Großer Illing (1313m)


Published by Tef , 14 December 2010, 20h23.

Region: World » Germany » Alpen » Bayrische Voralpen
Date of the hike:12 December 2010
Snowshoe grading: WT2 - Snowshoe hike
Waypoints:
Geo-Tags: D 
Height gain: 610 m 2001 ft.
Height loss: 610 m 2001 ft.
Access to start point:In Ohlstadt Richtung Hotel Alpenblick und zum Wanderparkplatz am Ende der Straße
Maps:Kompass Nr.6

Hier ist die schneelose Beschreibung der Überschreitung, nun folgt die winterliche.
Der Illing ist auch im Winter ideal für: - wenig Zeit, -schlechtes Wetter, - oder beides zusammen.

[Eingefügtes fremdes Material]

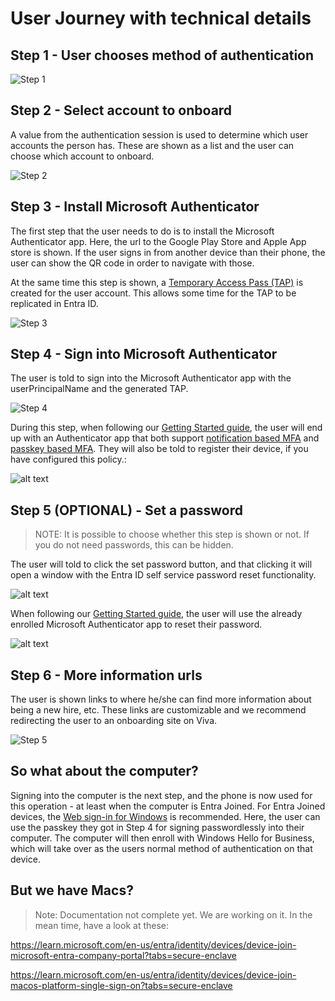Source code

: # User Journey with technical details

## Step 1 - User chooses method of authentication

![Step 1](./media/Step%200%20(Shadows).png)

## Step 2 - Select account to onboard

A value from the authentication session is used to determine which user accounts the person has. These are shown as a list and the user can choose which account to onboard.

![Step 2](./media/Step%201%20(Shadows).png)

## Step 3 - Install Microsoft Authenticator

The first step that the user needs to do is to install the Microsoft Authenticator app. Here, the url to the Google Play Store and Apple App store is shown. If the user signs in from another device than their phone, the user can show the QR code in order to navigate with those.

At the same time this step is shown, a [Temporary Access Pass (TAP)](https://learn.microsoft.com/en-us/entra/identity/authentication/howto-authentication-temporary-access-pass) is created for the user account. This allows some time for the TAP to be replicated in Entra ID.

![Step 3](./media/Step%202%20(Shadows).png)

## Step 4 - Sign into Microsoft Authenticator

The user is told to sign into the Microsoft Authenticator app with the userPrincipalName and the generated TAP.

![Step 4](./media/Step%203%20(Shadows).png)

During this step, when following our [Getting Started guide](../Getting-Started.md), the user will end up with an Authenticator app that both support [notification based MFA](https://learn.microsoft.com/en-us/entra/identity/authentication/concept-authentication-authenticator-app#passwordless-sign-in-via-notifications) and [passkey based MFA](https://learn.microsoft.com/en-us/entra/identity/authentication/concept-authentication-authenticator-app#passkey-sign-in). They will also be told to register their device, if you have configured this policy.:

![alt text](image-5.png)

## Step 5 (OPTIONAL) - Set a password

> NOTE: It is possible to choose whether this step is shown or not. If you do not need passwords, this can be hidden.

The user will told to click the set password button, and that clicking it will open a window with the Entra ID self service password reset functionality. 

![alt text](image-6.png)

When following our [Getting Started guide](../Getting-Started.md), the user will use the already enrolled Microsoft Authenticator app to reset their password.

![alt text](image-7.png)

## Step 6 - More information urls

The user is shown links to where he/she can find more information about being a new hire, etc. These links are customizable and we recommend redirecting the user to an onboarding site on Viva.

![Step 5](./media/Step%204%20(Shadows).png)

## So what about the computer?

Signing into the computer is the next step, and the phone is now used for this operation - at least when the computer is Entra Joined. For Entra Joined devices, the [Web sign-in for Windows](https://learn.microsoft.com/en-us/windows/security/identity-protection/web-sign-in) is recommended. Here, the user can use the passkey they got in Step 4 for signing passwordlessly into their computer. The computer will then enroll with Windows Hello for Business, which will take over as the users normal method of authentication on that device.

## But we have Macs?

> Note: Documentation not complete yet. We are working on it. In the mean time, have a look at these:

https://learn.microsoft.com/en-us/entra/identity/devices/device-join-microsoft-entra-company-portal?tabs=secure-enclave

https://learn.microsoft.com/en-us/entra/identity/devices/device-join-macos-platform-single-sign-on?tabs=secure-enclave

Es geht durch intakten Wald, oben wird es felsig mit schönen Ausblicken aufs Murnauer Moos und die Ammergauer Alpen gegenüber und überschreiten kann man den Gipfel auch noch.

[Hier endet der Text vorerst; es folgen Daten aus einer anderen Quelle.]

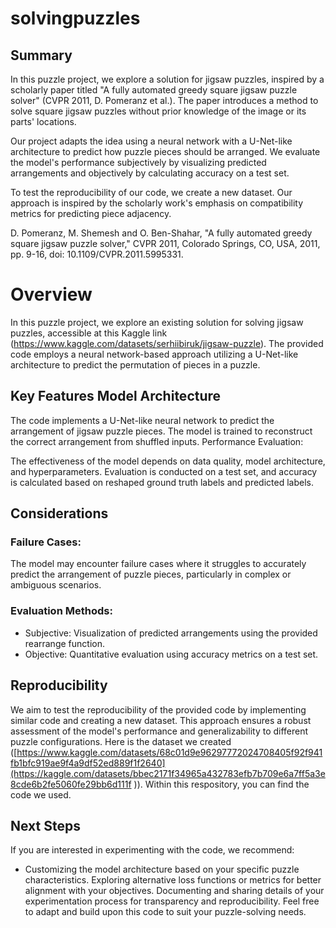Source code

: # solvingpuzzles


## Summary 
In this puzzle project, we explore a solution for jigsaw puzzles, inspired by a scholarly paper titled "A fully automated greedy square jigsaw puzzle solver" (CVPR 2011, D. Pomeranz et al.). The paper introduces a method to solve square jigsaw puzzles without prior knowledge of the image or its parts' locations.

Our project adapts the idea using a neural network with a U-Net-like architecture to predict how puzzle pieces should be arranged. We evaluate the model's performance subjectively by visualizing predicted arrangements and objectively by calculating accuracy on a test set.

To test the reproducibility of our code, we create a new dataset. Our approach is inspired by the scholarly work's emphasis on compatibility metrics for predicting piece adjacency.

D. Pomeranz, M. Shemesh and O. Ben-Shahar, "A fully automated greedy square jigsaw puzzle solver," CVPR 2011, Colorado Springs, CO, USA, 2011, pp. 9-16, doi: 10.1109/CVPR.2011.5995331.



# Overview
In this puzzle project, we explore an existing solution for solving jigsaw puzzles, accessible at this Kaggle link (https://www.kaggle.com/datasets/serhiibiruk/jigsaw-puzzle). The provided code employs a neural network-based approach utilizing a U-Net-like architecture to predict the permutation of pieces in a puzzle.


## Key Features Model Architecture

The code implements a U-Net-like neural network to predict the arrangement of jigsaw puzzle pieces.
The model is trained to reconstruct the correct arrangement from shuffled inputs.
Performance Evaluation:

The effectiveness of the model depends on data quality, model architecture, and hyperparameters.
Evaluation is conducted on a test set, and accuracy is calculated based on reshaped ground truth labels and predicted labels.


## Considerations

### Failure Cases:

The model may encounter failure cases where it struggles to accurately predict the arrangement of puzzle pieces, particularly in complex or ambiguous scenarios.

### Evaluation Methods:

- Subjective: Visualization of predicted arrangements using the provided rearrange function.
- Objective: Quantitative evaluation using accuracy metrics on a test set.


## Reproducibility
We aim to test the reproducibility of the provided code by implementing similar code and creating a new dataset. This approach ensures a robust assessment of the model's performance and generalizability to different puzzle configurations. Here is the dataset we created ([https://www.kaggle.com/datasets/68c01d9e96297772024708405f92f941fb1bfc919ae9f4a9df52ed889f1f2640](https://kaggle.com/datasets/bbec2171f34965a432783efb7b709e6a7ff5a3e8cde6b2fe5060fe29bb6d111f
)). Within this respository, you can find the code we used. 


## Next Steps
If you are interested in experimenting with the code, we recommend:
- Customizing the model architecture based on your specific puzzle characteristics.
Exploring alternative loss functions or metrics for better alignment with your objectives.
Documenting and sharing details of your experimentation process for transparency and reproducibility.
Feel free to adapt and build upon this code to suit your puzzle-solving needs.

Der Abstiegsweg ist das wohl ohne Lawinenrisiko, im Aufstieg könnte es nach Starkschneefällen und Erwärmung vorrübergehend Schneebrettgefahr geben, jedoch sollte dies bei der geringen Höhe nur kurzzeitg der Fall sein.
Vom Parkplatz (697m) lohnt es sich schräg nach rechts über die Brücke in den Kaltwassergraben zu gehen. Heute war es für Eisfallbildung noch zu warm und zu früh im Jahr, doch der Weg lohnt (auf vereiste Brücken aufpassen!). Später trifft man wieder auf den breiten Normalweg, der nun recht zügig an Höhe gewinnt. Bei Verzweigungen ist stets ausgeschildert.
So erreicht man den Punkt 1170m, eine Forststraßenkreuzung. Man geht hier links Richtung Kaseralm. Hier ließe sich die Wanderung mit dem Rötelstein verbinden.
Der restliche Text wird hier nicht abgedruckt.